Like all things magnanimous, there was a beginning preceding the real event which received all of the hoopla.
A spaceship, containing human astronauts, surrounded by smoke, and a crowd of well-wishers, roaring almost as loud as the launching sounds, took off from Kennedy Space Center in Florida. This past Saturday we celebrated the occasion’s 50th anniversary.
Neil Armstrong, the first human to set foot on the moon, an historical event on July 20, 1969, had its beginning long ago in the open pit iron mines in northern Minnesota.
My ole buddy, Bill Chevalier, a colorful writer, and I, working out of the Minneapolis Associated Press bureau, covered many of these early flights/landings. The assignments were pioneerish, interesting, and memorable. Chevalier is retired and living with his wife of 65 years in Portland, Oregon.
The space age really started with open basket and gondola hot-air balloon flights. One of the early ones was by Cmdr. M. Lee Lewis and Cmdr. Malcolm Ross, who flew 34.5 hours in July 1958, and had a rough landing 40 miles west of Jamestown, North Dakota. A few others were Tracy Barnes, in an open basket, taking off from Minneapolis on May 11, 1964. Barnes said he flew to some 37,000 feet to break the previous record of 23,286. Barnes, in an attempt in April, failed when the wind ripped apart the balloon and the gondola.
The big one was a flight by Maj. David G. Simons, in the wee hours of Aug. 20, 1957. Earlier he put on a space suit, and climbed into the pressurized aluminum capsule in Minneapolis and hauled by truck to the open pit strip mine near Crosby, MN. There, at the bottom of the hundreds-of-feet deep mine, in darkness, the plastic balloon was filled with helium. The deep mine protected against dangerous ground-level winds. At dawn, Simons launched, rising skyward until he hit winds that blew him East, and as the helium heated, the craft rose high and higher. At some point, the west winds caught the craft and headed back west.
The flight lasted 32 hours, not counting the time from Minneapolis, and hit an altitude of some 102,000 feet – a world record. In our AP lede, we dubbed the piece of space where the balloon flew as the Edge of Space, which wound up in many headlines around the country. The capsule and balloon touched down in a field across the Minnesota-South Dakota border.
That historic balloon flight was the beginning of the Space Age, and everything switched to the Kennedy Space Center, and its later project of putting man on the moon. Simons’ capsule was a forerunner to later rocket-powered spacecraft, but served as an important part of the Air Force’s intensive R & D effort to protect the lives of later astronauts.
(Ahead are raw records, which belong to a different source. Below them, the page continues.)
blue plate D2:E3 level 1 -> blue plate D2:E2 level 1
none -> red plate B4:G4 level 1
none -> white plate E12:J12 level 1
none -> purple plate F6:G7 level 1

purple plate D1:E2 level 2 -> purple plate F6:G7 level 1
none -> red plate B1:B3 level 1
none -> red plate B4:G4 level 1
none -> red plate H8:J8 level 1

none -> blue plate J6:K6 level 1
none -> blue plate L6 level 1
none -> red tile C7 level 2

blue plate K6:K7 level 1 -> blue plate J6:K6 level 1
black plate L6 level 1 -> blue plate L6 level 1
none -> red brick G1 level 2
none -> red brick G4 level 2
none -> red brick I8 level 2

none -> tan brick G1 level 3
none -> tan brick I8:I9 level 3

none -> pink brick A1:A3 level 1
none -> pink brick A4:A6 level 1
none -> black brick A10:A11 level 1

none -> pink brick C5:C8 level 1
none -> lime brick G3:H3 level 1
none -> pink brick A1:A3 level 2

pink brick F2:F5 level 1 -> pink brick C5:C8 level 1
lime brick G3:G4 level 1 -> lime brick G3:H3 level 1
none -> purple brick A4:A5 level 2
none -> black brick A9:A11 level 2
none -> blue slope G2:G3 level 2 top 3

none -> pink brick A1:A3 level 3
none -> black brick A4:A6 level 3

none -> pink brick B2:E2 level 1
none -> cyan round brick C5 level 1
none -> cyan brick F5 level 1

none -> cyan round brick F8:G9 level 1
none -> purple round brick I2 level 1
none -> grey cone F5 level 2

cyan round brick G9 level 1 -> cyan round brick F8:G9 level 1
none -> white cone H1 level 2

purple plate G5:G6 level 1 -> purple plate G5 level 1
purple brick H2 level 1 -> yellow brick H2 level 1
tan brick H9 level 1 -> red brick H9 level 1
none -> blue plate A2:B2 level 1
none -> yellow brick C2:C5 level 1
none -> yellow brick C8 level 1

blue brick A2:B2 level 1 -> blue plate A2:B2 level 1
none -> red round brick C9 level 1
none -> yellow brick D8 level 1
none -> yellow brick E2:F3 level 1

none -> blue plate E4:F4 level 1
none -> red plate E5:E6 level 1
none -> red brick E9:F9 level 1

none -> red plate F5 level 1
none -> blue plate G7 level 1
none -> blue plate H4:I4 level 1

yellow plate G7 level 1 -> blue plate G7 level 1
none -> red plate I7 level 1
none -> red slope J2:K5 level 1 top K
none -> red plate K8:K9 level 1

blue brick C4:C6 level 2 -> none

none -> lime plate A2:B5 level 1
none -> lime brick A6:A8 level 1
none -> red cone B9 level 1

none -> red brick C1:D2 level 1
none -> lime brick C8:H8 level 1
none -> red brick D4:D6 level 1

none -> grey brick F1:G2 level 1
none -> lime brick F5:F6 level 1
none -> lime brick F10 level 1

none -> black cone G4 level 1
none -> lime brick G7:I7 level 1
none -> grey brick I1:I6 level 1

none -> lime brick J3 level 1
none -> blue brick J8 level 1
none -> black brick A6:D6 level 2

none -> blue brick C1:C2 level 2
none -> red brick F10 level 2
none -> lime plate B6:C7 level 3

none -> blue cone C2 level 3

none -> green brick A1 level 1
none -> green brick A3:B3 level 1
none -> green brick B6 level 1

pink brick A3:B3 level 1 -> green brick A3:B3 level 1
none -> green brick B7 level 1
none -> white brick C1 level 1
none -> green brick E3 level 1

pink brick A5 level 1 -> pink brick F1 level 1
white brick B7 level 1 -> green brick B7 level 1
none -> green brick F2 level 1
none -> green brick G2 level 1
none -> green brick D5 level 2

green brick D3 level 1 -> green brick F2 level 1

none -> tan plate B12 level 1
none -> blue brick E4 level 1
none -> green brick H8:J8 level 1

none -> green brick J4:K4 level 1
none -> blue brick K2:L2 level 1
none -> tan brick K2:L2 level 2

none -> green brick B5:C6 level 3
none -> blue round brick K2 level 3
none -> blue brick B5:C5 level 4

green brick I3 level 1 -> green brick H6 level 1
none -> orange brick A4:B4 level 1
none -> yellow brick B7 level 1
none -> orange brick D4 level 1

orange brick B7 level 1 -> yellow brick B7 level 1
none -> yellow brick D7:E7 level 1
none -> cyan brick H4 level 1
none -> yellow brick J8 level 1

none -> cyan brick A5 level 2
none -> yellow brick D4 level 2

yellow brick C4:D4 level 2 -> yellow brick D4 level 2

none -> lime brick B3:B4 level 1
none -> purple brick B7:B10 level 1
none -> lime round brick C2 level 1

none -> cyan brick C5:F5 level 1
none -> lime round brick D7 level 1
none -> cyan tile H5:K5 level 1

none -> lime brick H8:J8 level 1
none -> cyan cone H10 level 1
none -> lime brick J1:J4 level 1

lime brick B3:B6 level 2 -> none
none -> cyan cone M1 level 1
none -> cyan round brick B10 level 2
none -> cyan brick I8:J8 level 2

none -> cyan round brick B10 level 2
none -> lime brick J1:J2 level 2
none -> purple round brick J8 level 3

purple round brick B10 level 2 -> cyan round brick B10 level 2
That also was the end of Chevalier’s (and my) balloon flight coverage. We would go down into the mine part way to observe. One night, a couple of the small press corps members went into Crosby and awakened a baker, and bought a birthday cake, and candles, and sang happy birthday as I blew out the candles, deep in an iron mine. The cake had beautiful white frosting, which gradually turned a reddish brown from iron ore dust, but we ate it anyway, After a launch, Chevalier and I would stay in the area until the balloon came back west. We would then follow, sometimes stopping in small towns, and sometimes lying on the trunk of my car staring into the sky as we watched the balloon. Locals walked by and stared. I often wonder why. We would then battle to get to the landing spot for interviews and pictures.
When Armstrong landed on the moon, (Who’d a thunk it possible), I spent the evening with his parents in Wapakoneta, Ohio, to get some pictures of them. Some time later, Armstrong returned home for a visit, and I was able to talk with him and get some pictures of the space and world hero.
Yes, that was an exciting period of history.